# Example tutorial Notebook

This short introduction is meant to showcase how to use the Neg_Sel_Pred pipeline efficiently. 
We'll be going over an example data file that uses Fasta sequences of MHC binding regions, the peptide antigen, and the binding region of the TCell. The purpose of this tutorial is to get you familiarized with the expected input and output of the code.

The sample fasta files used will be MHCTutorial.fasta , PeptideTutorial.fasta , and BindingTutorial.fasta . These must be input into the command prompts as requested by the system when initialized. The data is based on real sequences aquired from the proteome exchange NIH library. 



**Purpose** 

The goal of this project is to create a software that models the process of negative selection via the comparison of binding strength between MHC molecules and the antigen they present and the binding strength between the mTEC molecule and the antigen being presented. Should time permit the project scope may expand beyond just this single set of interactions. This way multiple variable regions can be quickly tested against various potential peptide expressions to determine which undergo negative selection and which will avoid it all together.


**The data:**
- MHC I and II: Major histocompatability Complex molecules are found on antigen presenting cells.

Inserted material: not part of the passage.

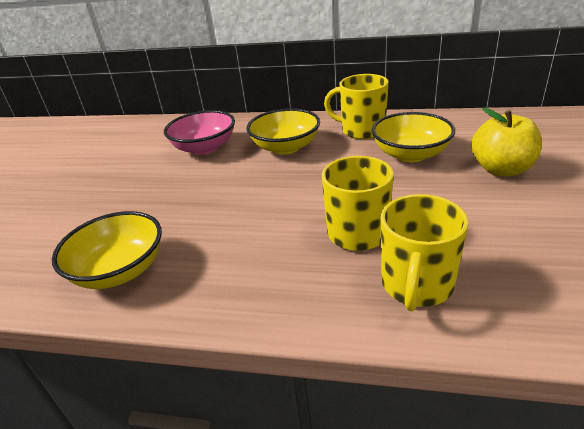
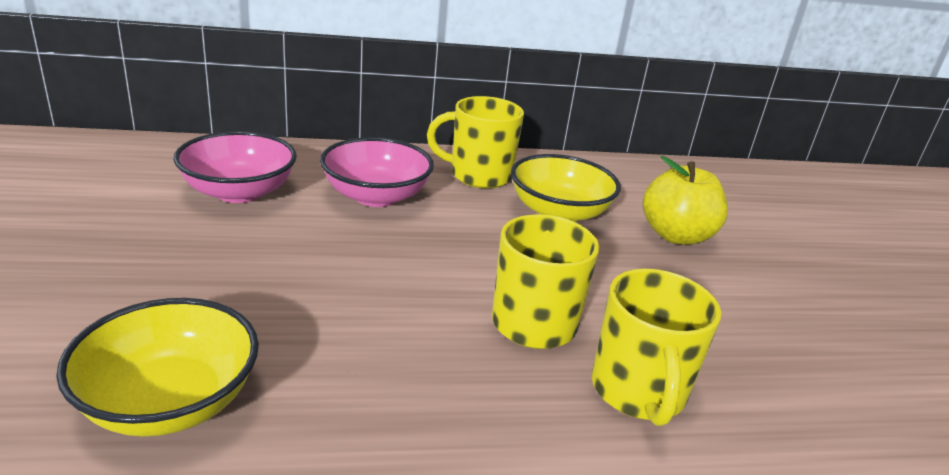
camera: 25 degrees left, 5 degrees down
(285, 147) = (376, 196): yellow bowl -> pink bowl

These regulate immune responses of the body and make sure that immune cells don't initiate auto-immune responses against the body's own immune system. 

- Variable Regions of T-Cell Receptor molecules: Bind to antigens and plays a role in the adaptive immune response.

- Peptide antigen: Binds to MHC and binds to the variable region of the T-Cell receptor. 

**Steps**
- Enter corresponding Fasta files when prompted
- See output printed out into results file

In [24]:
import numpy as np
import pandas as pd
import math
import sys
import copy
import pprint
from MainCode import negative_sel_project as nsp

In [25]:
print("Input the location of the MHC file you want to read in")
string1 = input()
print("Input the location of the Peptide file you want to read in")
string2 = input()
print("Input the location of the Binding Site file you want to read in")
string3 = input()
print("Input the location of the AA Table file you want to read in")
string4 = input()

#Read in Amino Acid Strings
MHC = open(string1).read() 
Peptide = open(string2).read()
Binding = open(string3).read()

AA_Table = nsp.AA_import_todict(string4)


MHCCon = []
PeptideCon = []
BindingCon = []
MHCCon,MHC,PeptideCon,Peptide,BindingCon,Binding = nsp.convertAA(MHC,Peptide,Binding,AA_Table)
#Folding for the first peptide sequence    
#Code 
print("This is the Protein")
MaxPMHC, MHCFace = nsp.createLattice(MHC,MHCCon)
print("This is the Peptide")
MaxPPeptide,PeptideFace = nsp.createLattice(Peptide,PeptideCon)
print("This is the Variable Region")
MaxPBinding,BindingFace = nsp.createLattice(Binding,BindingCon)


#Just doing basic entropy change and enthalpy = number of bonds formed. 

FMHCEntropy = len(MHC)*len(MHC)
#print(FMHCEntropy)
FBindingEntropy = len(Binding)*len(Binding)
#print(FBindingEntropy)
BMHCEntropy = abs(len(MHC)*len(MHC) - abs(MaxPPeptide - MaxPMHC))
#print(BMHCEntropy)
BBindingEntropy = abs(len(Binding)*len(Binding) - abs(MaxPPeptide - MaxPBinding))
#print(BBindingEntropy)
DMHCEntropy = FMHCEntropy - BMHCEntropy 
#print(DMHCEntropy)
DBindingEntropy = FBindingEntropy - BBindingEntropy



#For now ignoring Enthalpy changes. 


StandardGBinding = 0
StandardGMHC = 0
if MaxPPeptide <= MaxPBinding:
    StandardGBinding = nsp.SFree_E(-MaxPPeptide*50,DBindingEntropy)
else:
    StandardGBinding = nsp.SFree_E(-MaxPBinding*50,DBindingEntropy)
    
if MaxPPeptide <= MaxPMHC:
    StandardGMHC = nsp.SFree_E(-MaxPPeptide*50,DBindingEntropy)
else:
    StandardGMHC = nsp.SFree_E(-MaxPMHC*50,DBindingEntropy)

print(StandardGBinding)
print(StandardGMHC)
#Comparing both
if StandardGBinding <= StandardGMHC:
    print("Safe from negative Selection")
else:
    print("Underwent Negative Selection")

Input the location of the MHC file you want to read in


KeyboardInterrupt: Interrupted by user

**Conclusion**
This code can be used to quickly understand how changes in amino acid sequence can impact the strength of binding of the TCell receptor variable region to that of the expressed peptide antigen. In doing so many variable region sequences can be tested for when developing chimeric t-cells to better gauge if the TCell may undergo negative selection.